Under the act a “false representation of … the character, amount, or legal status of any debt” is a violation. It turns out that this debtor is not the first to claim that use of “versus language” is a false representation of the legal status of a debt. As explained in one opinion: “placing an adversary styling at the top of a collection letter would create in the mind of a reasonable consumer a false impression that a judicial action is pending.”

After reviewing several of the cases the court concluded the common theme was that (1) a letter with versus language in a case where there is no pending litigation violates the statute unless (2) there is other language in the letter sufficient to counteract the false impression. In one case language in the letter to the effect that a lawsuit would be instituted if payment was not made within 30 days was sufficient to counteract the versus language. However, in another case the court found that language referring to court costs and a proposed consent judgment negated the potential curative effect of a statement that “we will file suit in seven (7) days.” In yet another case a court found for the debt collector when the letter included language that “we may proceed with suit against you without waiting the 30 days.”

In this case the court concluded that use of the versus language was sufficient to cause even a relatively sophisticated consumer to conclude that a lawsuit had been initiated, and there was nothing in the letter to counteract that impression. The court emphasized that it was irrelevant whether the debtor himself was or was not misled since this is an objective test.

As for the second claim, the act also provides that the “false representation or implication the documents are legal process” is a violation. The court determined that “legal process” involves a court compelling compliance. Since there was nothing in the letter that suggested it was issued by a court, this claim failed.
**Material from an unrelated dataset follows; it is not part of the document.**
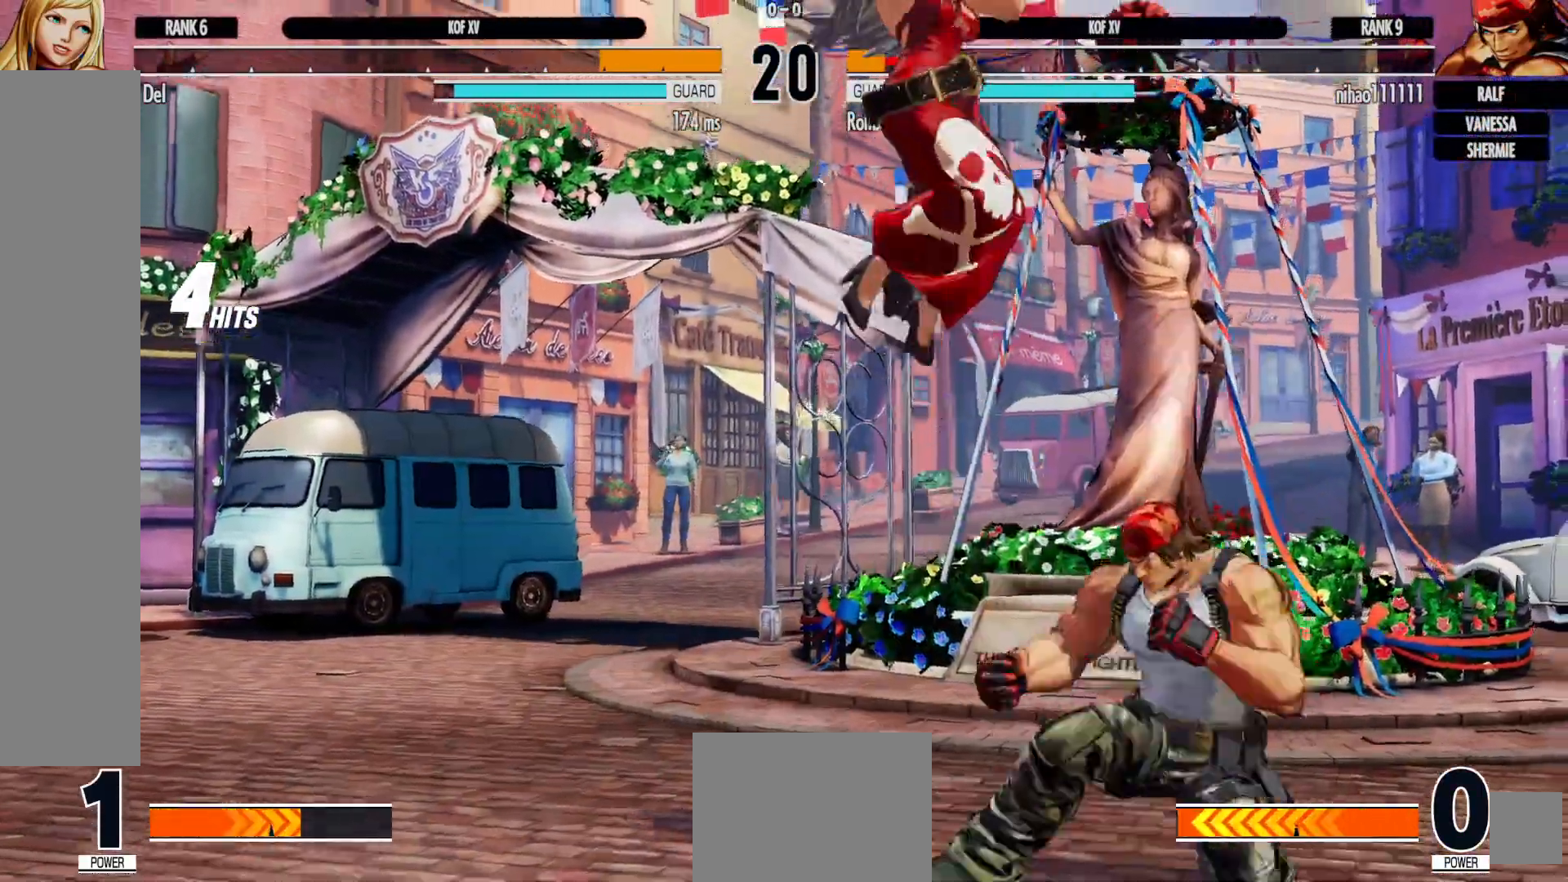
{"buttons": ["DPAD_DOWN"], "left_stick": "center", "right_stick": "center", "events": [[67, "A", "up"], [183, "DPAD_DOWN", "down"], [333, "Y", "down"], [417, "Y", "up"]]}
Accordingly, the court granted summary judgment in favor of the debtor on the claim that the versus language misrepresented that litigation was pending, but granted summary judgment in favor of the debt collector on the claim that the letter implied that it was legal process.

This case illustrates why it is not a good idea to dabble in collecting debt from consumers. It is not intuitively obvious that merely identifying a matter as the creditor “vs.” the debtor could be a violation of law.

Vicki R Harding, Esq.

Note: The Eighth Circuit reached a similar conclusion in Nelson v. Midland Credit Mgmt., Inc., 828 F.2d 749 (8th Cir. 2016). This decision was being appealed to the U.S. Supreme Court as of early 2017.

About BankruptcyRealEstateInsights

Vicki R. Harding was a partner in the Detroit office of Pepper Hamilton LLP who moved to Arizona seeking warmer weather. Ms. Harding continues to handle commercial transactions with an emphasis on real estate and bankruptcy issues (but no longer owns a snow shovel).